Uyuşturucu kaçakçı ve CIA muhbiri: Tayland uyruklu Puttapron Khramkhruan, Chicago’da 59 kilo afyonun ele geçirilmesiyle ilgili olarak tutuklandı. Kuzey Tayland’daki uyuşturucu kaçakçılığı konusunda CIA muhbiri olan Puttapron Khramkhruan, CIA’nın eylemleri hakkında bilgi sahibi olduğunu iddia etti. ABD Adalet Bakanlığı’na göre CIA, “Bay Khramkhruans’ın Tayland, Burma ve diğer yerlerdeki CIA faaliyetlerine katılımı nedeniyle durumun utanç verici olabileceği”ni gerekçe göstererek soruşturmanın üstünü örttü.
Yine benzer bir olay ABD uyuşturucu ajanlarının yardımıyla Meksika polisinin, Tijuana merkezli operasyonunda yaşandı. Polis, ABD’de kokain ve esrar satışından haftada 3,6 milyon dolar kazandığı bildirilen Alberto Sicilia Falcon’u tutukladı. Kübalı sürgün, CIA’nın Castro karşıtı çabalarının bir parçası olarak eğitilen bir CIA projesi olduğunu ve Orta Amerika’daki belirli gruplara silah taşımada yardım etmesi karşılığında CIA’nın uyuşturucu taşımasına izin verdiğini iddia etti.
1980’lerde skandallar patladı: ABD’nin küresel uyuşturucu mücadele örgütü DEA’nın eski ajanı Michael Levine, CIA’nın Bolivya uyuşturucu karteli La Corporación’un yaratılmasında etkili olduğunu iddia etti ve karteli “kokainin General Motors’u” olarak niteledi.
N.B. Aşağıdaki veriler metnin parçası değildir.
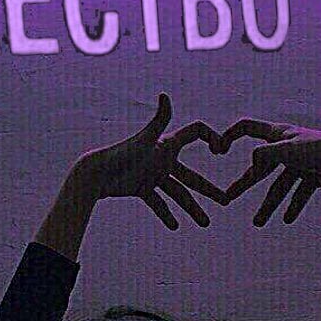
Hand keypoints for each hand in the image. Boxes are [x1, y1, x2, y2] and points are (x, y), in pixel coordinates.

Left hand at [69, 93, 226, 230]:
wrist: (95, 173)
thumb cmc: (120, 154)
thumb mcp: (145, 139)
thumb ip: (159, 119)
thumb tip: (165, 94)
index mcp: (167, 144)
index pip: (196, 133)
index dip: (211, 137)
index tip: (221, 151)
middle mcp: (162, 159)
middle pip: (191, 176)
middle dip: (209, 190)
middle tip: (226, 201)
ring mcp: (152, 174)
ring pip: (177, 194)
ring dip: (192, 209)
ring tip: (206, 224)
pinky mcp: (140, 188)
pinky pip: (158, 203)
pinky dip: (165, 214)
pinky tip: (175, 226)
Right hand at [215, 118, 320, 225]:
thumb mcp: (289, 149)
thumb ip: (266, 154)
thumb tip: (252, 162)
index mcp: (278, 133)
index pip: (246, 128)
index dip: (229, 135)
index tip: (218, 150)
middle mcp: (288, 146)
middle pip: (261, 167)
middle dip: (245, 183)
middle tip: (227, 198)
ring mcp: (302, 162)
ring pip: (280, 186)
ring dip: (269, 205)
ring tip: (258, 223)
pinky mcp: (315, 175)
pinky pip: (300, 193)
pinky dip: (294, 206)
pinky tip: (287, 219)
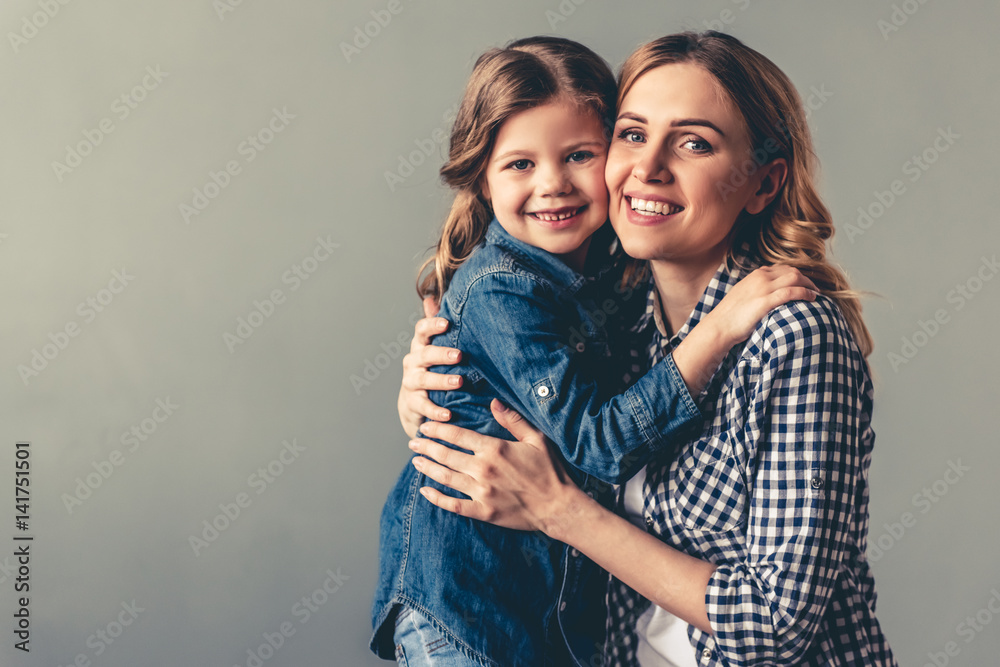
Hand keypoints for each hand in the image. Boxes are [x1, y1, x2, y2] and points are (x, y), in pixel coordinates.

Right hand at [397, 297, 463, 438]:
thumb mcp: (434, 346)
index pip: (422, 330)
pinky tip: (448, 414)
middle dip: (441, 354)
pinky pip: (423, 406)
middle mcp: (413, 362)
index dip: (432, 325)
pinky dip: (435, 411)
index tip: (447, 323)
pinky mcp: (412, 403)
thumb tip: (431, 297)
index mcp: (421, 346)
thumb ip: (435, 325)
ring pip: (423, 380)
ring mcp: (410, 383)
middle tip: (459, 355)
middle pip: (424, 354)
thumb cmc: (431, 368)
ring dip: (441, 381)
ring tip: (459, 382)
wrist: (414, 403)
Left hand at [409, 399, 581, 533]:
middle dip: (427, 446)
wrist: (558, 506)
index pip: (457, 435)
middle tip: (414, 442)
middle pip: (446, 455)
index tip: (426, 426)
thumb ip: (513, 420)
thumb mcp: (536, 439)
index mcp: (494, 449)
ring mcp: (481, 492)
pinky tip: (425, 491)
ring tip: (416, 460)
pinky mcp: (483, 512)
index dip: (438, 430)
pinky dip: (436, 498)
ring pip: (445, 478)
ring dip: (428, 468)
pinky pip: (453, 505)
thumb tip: (494, 402)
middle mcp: (483, 470)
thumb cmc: (550, 470)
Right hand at [704, 264, 817, 344]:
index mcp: (755, 275)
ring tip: (816, 294)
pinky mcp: (766, 301)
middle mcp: (760, 277)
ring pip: (794, 278)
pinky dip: (805, 293)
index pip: (782, 268)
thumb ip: (756, 291)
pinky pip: (791, 292)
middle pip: (792, 271)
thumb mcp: (743, 296)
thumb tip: (767, 296)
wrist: (719, 326)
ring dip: (809, 285)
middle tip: (814, 289)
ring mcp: (763, 288)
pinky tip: (812, 298)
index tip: (804, 284)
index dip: (796, 275)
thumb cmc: (730, 316)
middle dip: (806, 279)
Levine, Bolivya’da uyuşturucu kaçakçılarını engellemeye çalışan bir hükümet yetkilisinin, kaçak Nazi savaş suçlusu (aynı zamanda CIA tarafından korunan) Klaus Barbie komutasındaki CIA destekli paramiliter teröristlerin elinde `işkence ve ölümle’ karşı karşıya kaldığını da açıkladı.
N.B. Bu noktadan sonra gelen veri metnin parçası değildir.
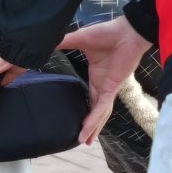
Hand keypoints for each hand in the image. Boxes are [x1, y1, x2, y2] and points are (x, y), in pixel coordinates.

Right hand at [58, 16, 153, 146]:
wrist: (126, 31)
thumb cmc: (107, 32)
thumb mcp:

Yine eski bir DEA ajanı Enrique `Kiki’ Camerena’nın ölümünü soruşturan DEA, FBI ve ABD Gümrük Servisi araştırmacıları, yine karşılarında CIA tarafından oluşturulan bir savunma duvarı ile karşılaştı. Araştırmalar derinleşince Amerikan istihbaratı destekli ve Nikaragua Kontra skandalına uzanan uyuşturucu ağıyla karşılaştılar.
Honduraslı iş adamı Eugenio Molina Osorio, DEA ajanlarına 90 bin dolar değerinde kokain tedarik ettiği gerekçesiyle Lubbock Texas’ta tutuklanır. Molina, yargıca siyasi istihbarat sağladığı CIA için çalıştığını söyler. Kısa bir süre sonra, CIA genel merkezinden yargıca bir mektup gönderilir ve dava kapatılır.
Kerry Raporu: Massachusetts Senatörü John Kerry başkanlığındaki Terörizm, Narkotik ve Uluslararası İletişim Senato Alt Komitesi, Orta Amerika ve Karayipler’deki uyuşturucu yolsuzluğu hakkında 1.166 sayfalık rapor yayınladı. Raporda CIA’nın Orta ve Güney Amerika’daki uyuşturucu kartelleriyle bağlantıları detaylı bir şekilde ele alındı.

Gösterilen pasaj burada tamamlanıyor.